According to the study, a set of nerve cells in the hypothalamus known as AgRP neurons, which emit endogenous lysophospholipids, regulate the excitability of nerve cells in the cerebral cortex, which in turn promotes appetite.
Autotaxin, an enzyme that produces lysophosphatidic acid (LPA) in the brain as a regulator of network activity, regulates the critical stage in the signalling cascade in this process. Thus, administration of autotaxin inhibitors can considerably lower obesity in animal models as well as excessive food consumption after fasting.
The study’s research article has recently appeared in Nature Metabolism.
In industrialised countries around the world, eating disorders, especially obesity, are among the main causes of a variety of illnesses, particularly cardiovascular ailments including heart attacks, diabetes, and strokes that can have fatal or lifelong consequences. In Germany, there are 67 percent of men and 53 percent of women who are overweight, according to a report from the Robert Koch Institute from 2021. Overweight adults make about 23% of the population (obese).
Medication-induced attempts to change eating habits haven’t been successful to date. In the global fight against obesity, a breakthrough medication that modifies the excitability of networks that regulate eating behaviour could be a game changer.
The researchers found that individuals with defective synaptic LPA signalling had higher rates of obesity and the associated type II diabetes.
Researchers led by Professors Johannes Vogt, Robert Nitsch, and Thomas Horvath have recently established that LPA plays a crucial role in the regulation of eating behaviour by controlling the excitability of neurons in the cerebral cortex. The quantity of lysophosphatidylcholine (LPC) in the blood is controlled by AgRP neurons. Through active transport, LPC travels to the brain where it is changed into LPA, a substance that is active at synapses, by the enzyme autotaxin (ATX). Specific brain networks are stimulated by synaptic LPA signals, which increases appetite.
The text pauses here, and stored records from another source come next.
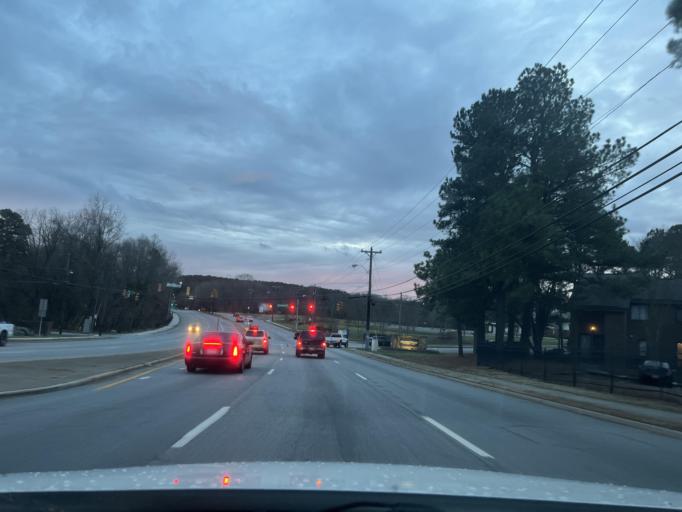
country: US
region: North Carolina
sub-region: Guilford County
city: Greensboro
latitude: 36.0339
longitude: -79.8501
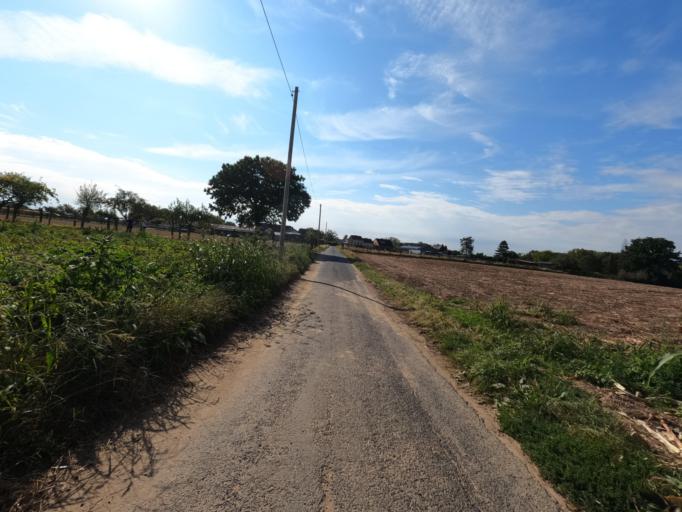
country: DE
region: North Rhine-Westphalia
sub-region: Regierungsbezirk Koln
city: Wassenberg
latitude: 51.0844
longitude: 6.1596
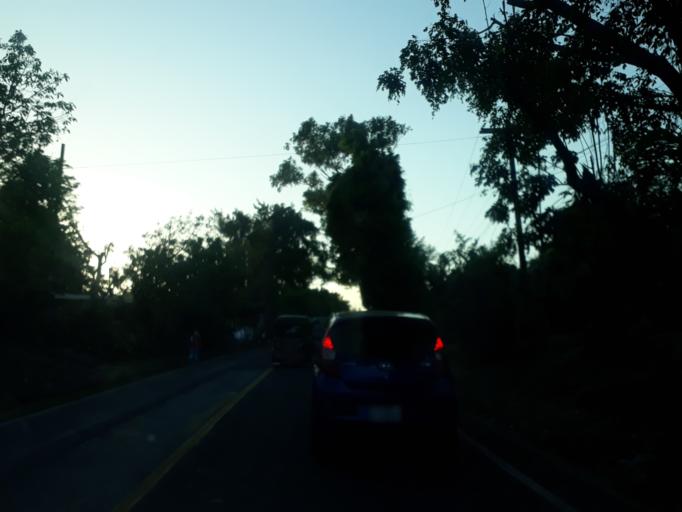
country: NI
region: Masaya
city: Niquinohomo
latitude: 11.8998
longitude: -86.1153
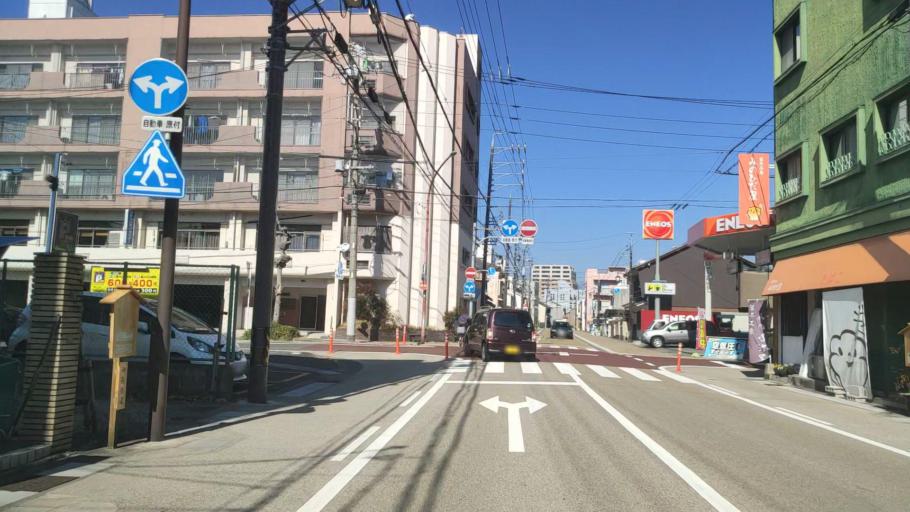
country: JP
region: Gifu
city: Gifu-shi
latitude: 35.4260
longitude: 136.7644
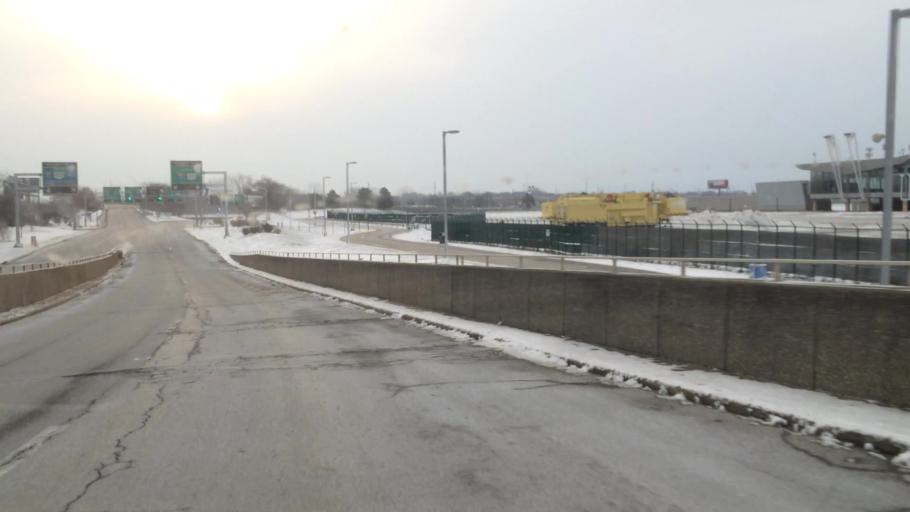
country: US
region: Ohio
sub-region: Cuyahoga County
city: Brook Park
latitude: 41.4094
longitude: -81.8381
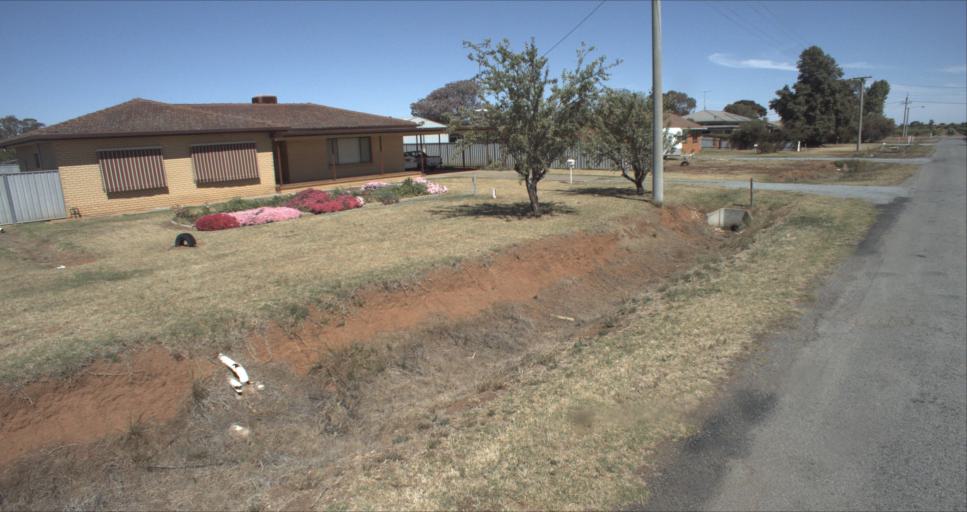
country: AU
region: New South Wales
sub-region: Leeton
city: Leeton
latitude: -34.5533
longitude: 146.3806
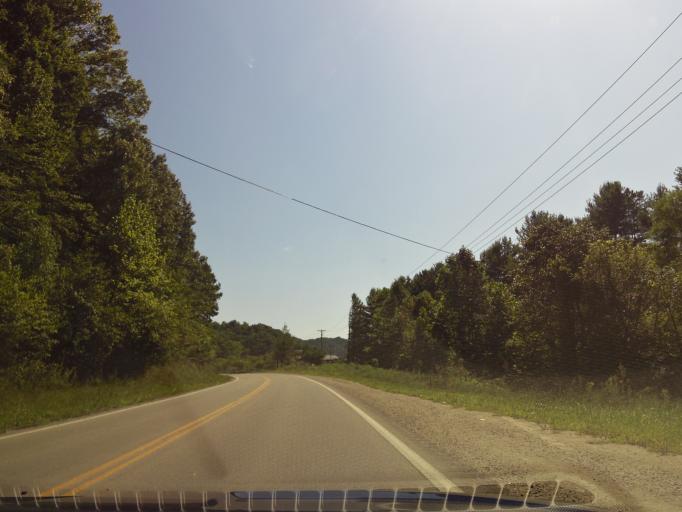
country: US
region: Kentucky
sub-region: Clay County
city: Manchester
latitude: 37.1207
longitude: -83.7442
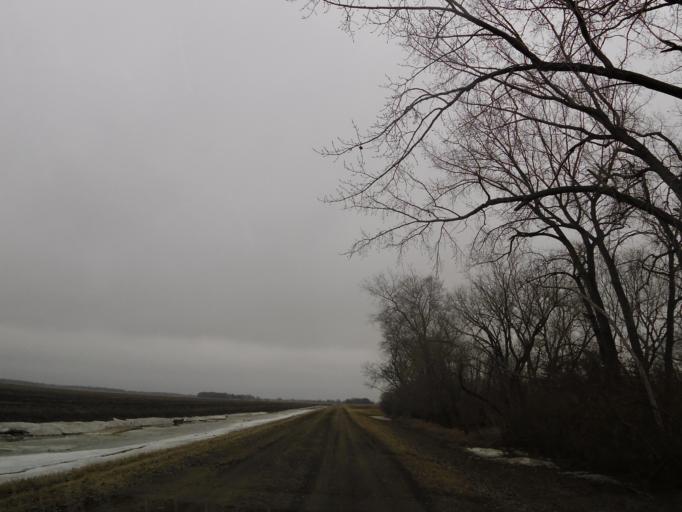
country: US
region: North Dakota
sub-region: Walsh County
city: Grafton
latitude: 48.3686
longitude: -97.1762
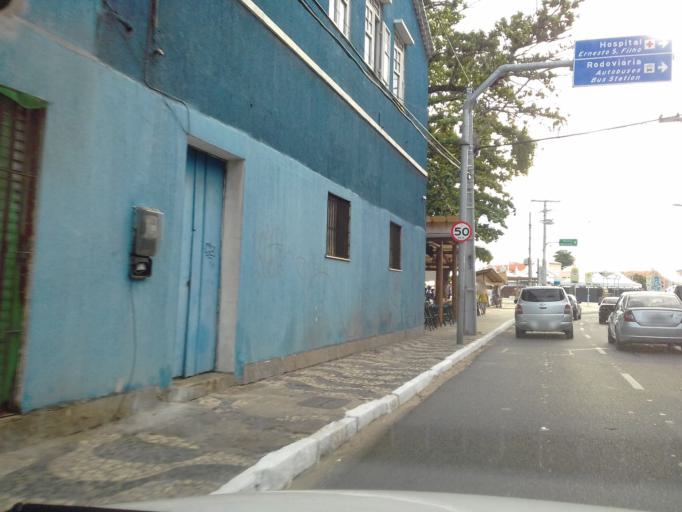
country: BR
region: Bahia
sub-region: Salvador
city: Salvador
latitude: -13.0131
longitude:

Johannes Vogt noted that due to gene mutation and pharmacological suppression of ATX, we saw a considerable decrease in calorie intake and obesity. Therefore, our foundational discoveries about the brain’s LPA-controlled excitability, on which we have been working for years, are crucial for understanding eating behaviour.
The data demonstrate that patients with a disrupted synaptic LPA signalling pathway are more likely to be overweight and have type II diabetes, and Robert Nitsch views the findings as a significant step towards the creation of novel drugs. This strongly suggests that ATX inhibitors, which we are presently developing for use in people in collaboration with the Hans Knöll Institute in Jena, may be successful therapeutically.
These discoveries about the lysophospholipid-mediated excitation control of neural networks in eating behaviour and the novel treatment opportunities they propose may one day help treat not only eating disorders but also neurological and mental ailments.